If you look at comments and stories around sustainable investment, water does not feature often. When it does, it's usually around pollution and tends to be grouped with air quality. Yet, that doesn't capture how multifaceted water is in today's world. For example, there is a direct correlation between water availability and energy generation - not just in terms of hydro-generation, but cooling and other technical requirements. Water is also a critical part of agriculture and food security, and a primary topic around urbanisation.
Then why isn't water as firmly on the agenda as other sustainability topics? The likely answer is that we take the resource for granted. Cheap and easy access to water convinces us that it's not threatened. Water shortages are still much rarer than power blackouts - though that is changing. The stories of drought impacting cities such as Cape Town and Chennai, or entire states like California, are becoming more frequent.

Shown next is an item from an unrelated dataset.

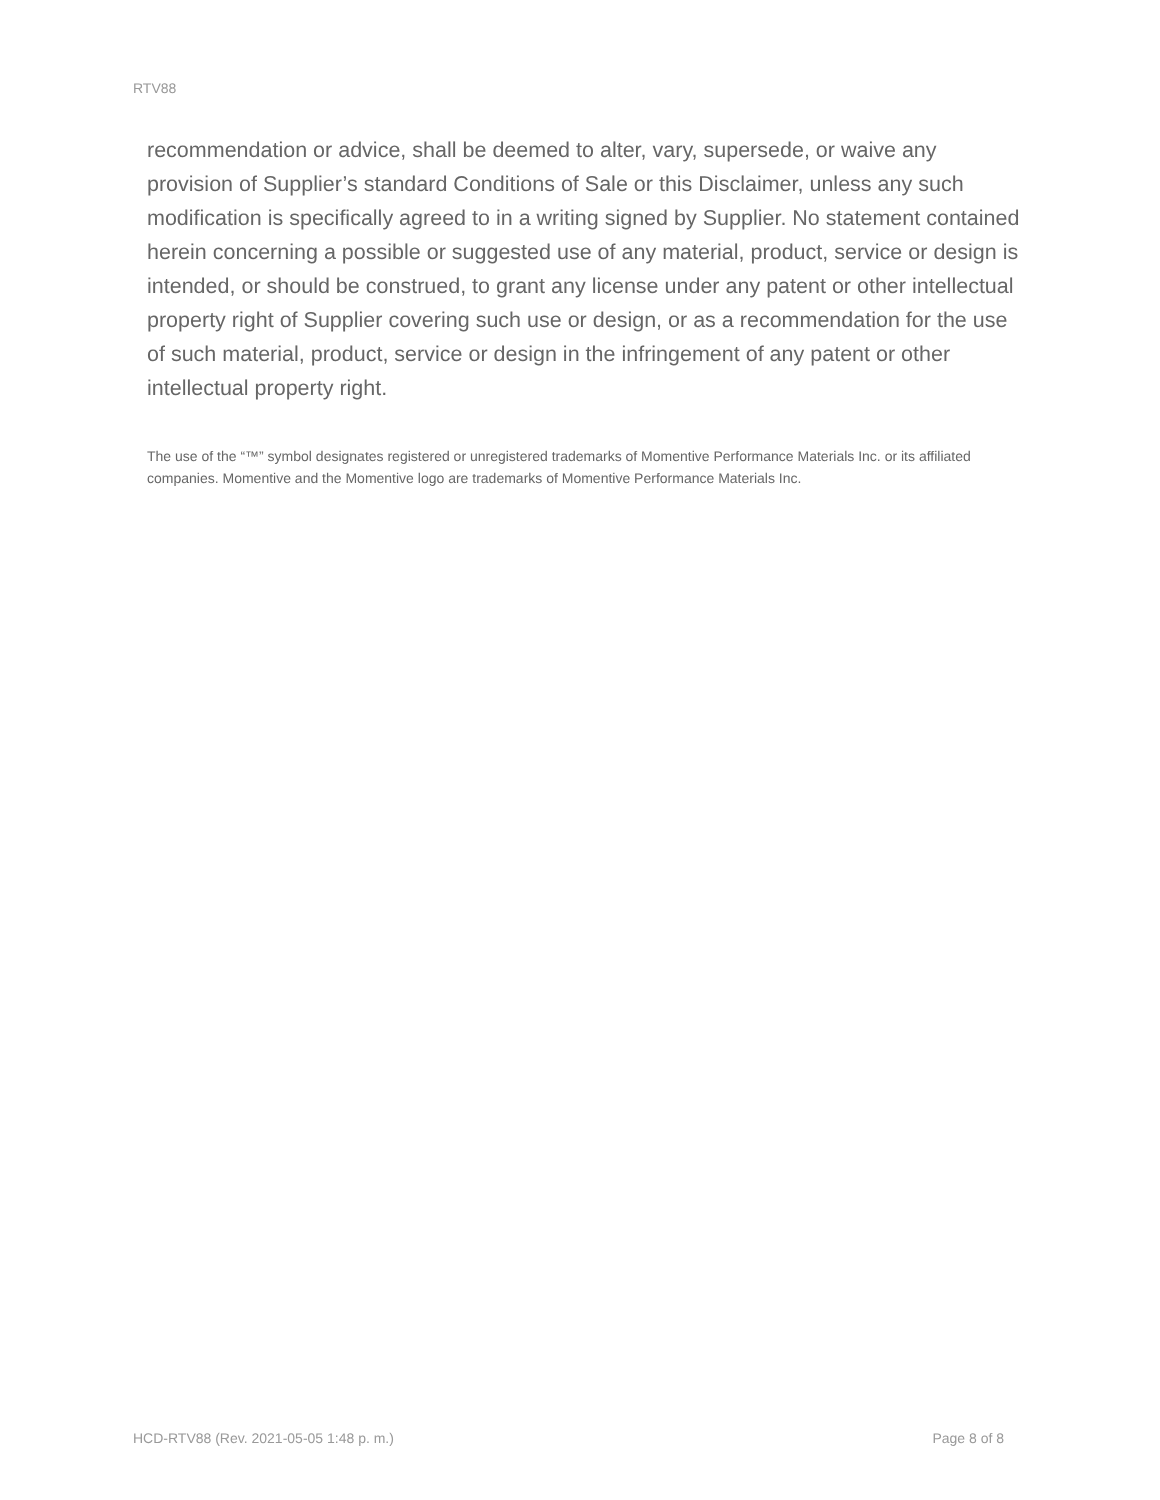RTV88
recommendation or advice, shall be deemed to alter, vary, supersede, or waive any provision of Supplier’s standard Conditions of Sale or this Disclaimer, unless any such modification is specifically agreed to in a writing signed by Supplier. No statement contained herein concerning a possible or suggested use of any material, product, service or design is intended, or should be construed, to grant any license under any patent or other intellectual property right of Supplier covering such use or design, or as a recommendation for the use of such material, product, service or design in the infringement of any patent or other intellectual property right.
The use of the “™” symbol designates registered or unregistered trademarks of Momentive Performance Materials Inc. or its affiliated companies. Momentive and the Momentive logo are trademarks of Momentive Performance Materials Inc.
HCD-RTV88 (Rev. 2021-05-05 1:48 p. m.) Page 8 of 8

Companies are taking note. According to a research note from Barclays released a few months ago, water scarcity is "the most important environmental concern" for the global consumer staples sector. A growing number of large enterprises worry about water access, a topic that is rising to the top of risk registers - especially since there is real cause to believe that climate change will be a risk multiplier around water issues.
Barclays estimated that freshwater demand for food cultivation will increase 40% by 2030, and the consumer staples sector can expect a cost impact of at least $200bn. Costs are already rising: the average cost of water in 30 major US cities rose by 60% between 2010 and 2019. The bank concludes that water should be the leading ESG concern.
Fortunately, there is a lot we can do to improve water availability. Established water infrastructure can benefit tremendously from modern digital enhancements such as smart metering, small leak detection and wastewater recycling. Communities can be a part of the solution if we introduce them to sustainable water practices and help them appreciate and take charge of local conservation efforts. Agriculture can adopt more sustainable water practices - a particular opportunity for South Africa's growing smallholder farming industry. Environmental efforts to remove thirsty alien plants, rehabilitate wetlands and replenish aquifers will significantly improve water resources.
Above all, water sustainability is a culture. We must use opportunities to promote and amplify the importance and delicacy of water to each person, encouraging them to look at their water habits. Imagine if someone just left taps running - it would get under most people's skins. We can explore ways to expand that attitude into other areas of water preservation.
If we don't treat water sustainability as a priority, it will assert itself. If you think the world stops turning when the power goes out, imagine what happens when taps run dry. We can still light a candle, but we can't encourage a trickle from a tap. Barclays put it best: "Water should be considered the largest driver of environmental concern for the staples sector", and water is likely to have "a greater financial impact on the sector than carbon reduction strategies".